Si accende il dibattito sulla sanatoria per i pignoramenti

Da qualche giorno la stampa slovacca si occupa di una proposta del ministro della Giustizia Lucia Zitnanska (Smer-SD) per una sanatoria che intenderebbe risolvere una complicata situazione venutasi a creare nei mesi scorsi, e che vede i tribunali intasati da 3 milioni e 700 mila procedimenti di pignoramento. La proposta, presentata ai partiti della coalizione di governo (Smer-SD, SNS e Most-Hid) lunedì 15 gennaio, dovrebbe essere discussa dal consiglio di coalizione entro la fine del mese e la discussione riguarderà in particolare la portata del provvedimento e chi vi sarà incluso.

Nel frattempo, la questione ha acceso il dibattito sia a livello politico che sui media, ma al momento non sono noti i dettagli del documento, e il ministro rifiuta di renderli pubblici spiegando che potrebbero crearsi aspettative non realistiche. Insomma, non si tratta di cancellare i debiti dei pignorati, ma solo di cercare di risolvere una situazione andata fuori controllo, mentre i debiti dovranno comunque essere pagati.

Fino allo scorso ottobre erano circa 968.000 le persone che hanno subito un procedimento di riscossione forzata dei propri debiti. Secondo il presidente della Camera degli esattori slovacchi, un’amnistia invierebbe un segnale negativo al paese, indicando che è normale non rispettare gli impegni finanziari presi. Mentre altri sono convinti che sia necessario proteggere i cittadini da una spirale di debito dalla quale da soli non riescono ad uscire, alimentando poi il mercato dell’economia grigia.

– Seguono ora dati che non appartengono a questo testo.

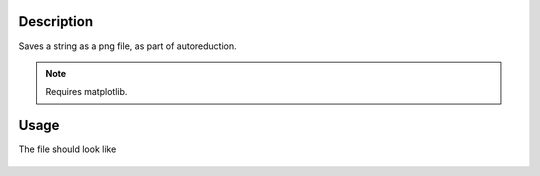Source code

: .. algorithm::

.. summary::

.. relatedalgorithms::

.. properties::

Description
-----------

Saves a string as a png file, as part of autoreduction.


.. Note::

 Requires matplotlib.


Usage
-----

.. testcode:: StringToPng

    #write to a file
    try:
        import mantid
        filename=mantid.config.getString("defaultsave.directory")+"StringToPngTest.png"
        StringToPng("This is a string\nAnd this is a second line",OutputFilename=filename)
    except:
        pass

.. testcleanup:: StringToPng

   import os,mantid
   filename=mantid.config.getString("defaultsave.directory")+"StringToPngTest.png"
   if os.path.isfile(filename):
       os.remove(filename)

The file should look like

.. figure:: /images/StringToPngTest.png
   :alt: StringToPngTest.png


.. categories::

.. sourcelink::
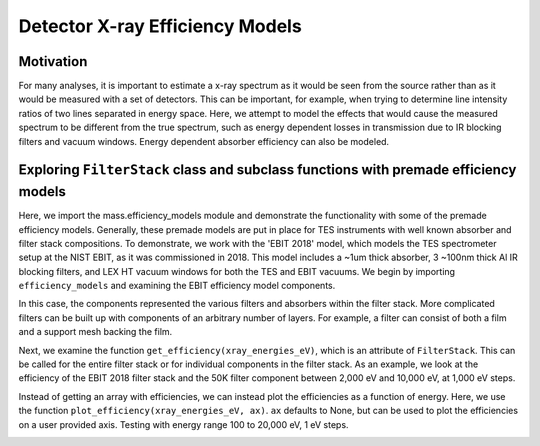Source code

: Detector X-ray Efficiency Models
=======================

Motivation
----------
For many analyses, it is important to estimate a x-ray spectrum as it would be seen from the source rather than as it would be measured with a set of detectors.
This can be important, for example, when trying to determine line intensity ratios of two lines separated in energy space.
Here, we attempt to model the effects that would cause the measured spectrum to be different from the true spectrum, 
such as energy dependent losses in transmission due to IR blocking filters and vacuum windows.
Energy dependent absorber efficiency can also be modeled.

Exploring ``FilterStack`` class and subclass functions with premade efficiency models
---------------------
Here, we import the mass.efficiency_models module and demonstrate the functionality with some of the premade efficiency models.
Generally, these premade models are put in place for TES instruments with well known absorber and filter stack compositions.
To demonstrate, we work with the 'EBIT 2018' model, which models the TES spectrometer setup at the NIST EBIT, as it was commissioned in 2018.
This model includes a ~1um thick absorber, 3 ~100nm thick Al IR blocking filters, and LEX HT vacuum windows for both the TES and EBIT vacuums.
We begin by importing ``efficiency_models`` and examining the EBIT efficiency model components.

.. testcode::

  import mass.efficiency_models
  import numpy as np
  import pylab as plt

  EBIT_model = mass.efficiency_models.models['EBIT 2018']
  print('{} components:'.format(EBIT_model.name), EBIT_model.components)

.. testoutput::

  EBIT 2018 components: [Film(name=Electroplated Au Absorber), AlFilmWithOxide(name=50mK Filter), AlFilmWithOxide(name=3K Filter), FilterStack(name=50K Filter), LEX_HT(name=Luxel Window TES), LEX_HT(name=Luxel Window EBIT)]

In this case, the components represented the various filters and absorbers within the filter stack. 
More complicated filters can be built up with components of an arbitrary number of layers. 
For example, a filter can consist of both a film and a support mesh backing the film.

.. testcode::

  for iComponent in EBIT_model.components:
    if len(iComponent.components) > 0:
      print('{} components:'.format(iComponent.name), iComponent.components)

.. testoutput::

  50K Filter components: [AlFilmWithOxide(name=Al Film), Mesh(name=Ni Mesh)]
  Luxel Window TES components: [Film(name=LEX_HT Film), Mesh(name=LEX_HT Mesh)]
  Luxel Window EBIT components: [Film(name=LEX_HT Film), Mesh(name=LEX_HT Mesh)]

Next, we examine the function ``get_efficiency(xray_energies_eV)``, which is an attribute of ``FilterStack``. 
This can be called for the entire filter stack or for individual components in the filter stack. 
As an example, we look at the efficiency of the EBIT 2018 filter stack and the 50K filter component between 
2,000 eV and 10,000 eV, at 1,000 eV steps.

.. testcode::

  xray_energies_eV = np.arange(2000, 10000, 1000)
  stack_efficiency = EBIT_model.get_efficiency(xray_energies_eV)
  filter50K_component = EBIT_model.components[[iComponent.name for iComponent in EBIT_model.components].index('50K Filter')]
  filter50K_efficiency = filter50K_component.get_efficiency(xray_energies_eV)

  print(stack_efficiency.round(decimals=2))
  print(filter50K_efficiency.round(decimals=2))

.. testoutput::

  [0.34 0.47 0.46 0.38 0.31 0.24 0.19 0.14]
  [0.78 0.81 0.82 0.84 0.87 0.89 0.92 0.83]

Instead of getting an array with efficiencies, we can instead plot the efficiencies as a function of energy.
Here, we use the function ``plot_efficiency(xray_energies_eV, ax)``.
``ax`` defaults to None, but can be used to plot the efficiencies on a user provided axis.
Testing with energy range 100 to 20,000 eV, 1 eV steps.

.. testcode::

  xray_energies_eV = np.arange(100,20000,1)
  EBIT_model.plot_efficiency(xray_energies_eV)

.. testcode::
  :hide:

  plt.savefig("img/EBIT_efficiency.png");plt.close()

.. image:: img/EBIT_efficiency.png
  :width: 45%

.. testcode::
  print('test print without testoutput block')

Il partito di opposizione Libertà e Solidarietà (SaS) aveva annunciato giorni fa una propria proposta che sposterebbe il costo dei procedimenti di pignoramento dai debitori ai creditori, rendendo in questo modo più attenti questi ultimi nel concedere credito a persone ad alto rischio. Mentre un’amnistia dei pignoramenti andrebbe ad incoraggiare comportamenti illeciti. Al contrario, il partito di opposizione Sme Rodina è a favore dell’amnistia, che era tra le sue promesse elettorali, e il cui leader Boris Kollar ha detto che è pronto a sostenere ogni “proposta che aiuterà le persone.”

Parlando sabato alla Radio Slovacca, il premier Robert Fico (Smer-SD) ha detto che sono tre le opzioni per realizzare l’amnistia. La prima sarebbe rivolta, ha detto, soprattutto a quelle persone che non lavorano, e rifiutano ogni offerta di un impiego, perché il loro salario verrebbe sequestrato dagli esattori. In questo caso, il provvedimento, che toccherebbe una platea di 40-70.000 persone, andrebbe ad arricchire il mercato del lavoro con un certo numero di persone pronte ad attivarsi come nuova forza lavoro. Oppure, si potrebbe concedere una sanatoria solo a chi ha debiti nei confronti dello Stato. La terza strada invece sarebbe una soluzione ad ampio raggio e indifferenziata su tutto il territorio nazionale, che però costerebbe una considerevole somma alle casse pubbliche. Il primo ministro ha spiegato che a suo parere è necessario distinguere le ragioni del debito, tra chi ha chiesto un prestito perché non ce la fa ad arrivare alla fine del mese, e chi invece ha usato il denaro per andare in vacanza o comprarsi un nuovo televisore di grande formato.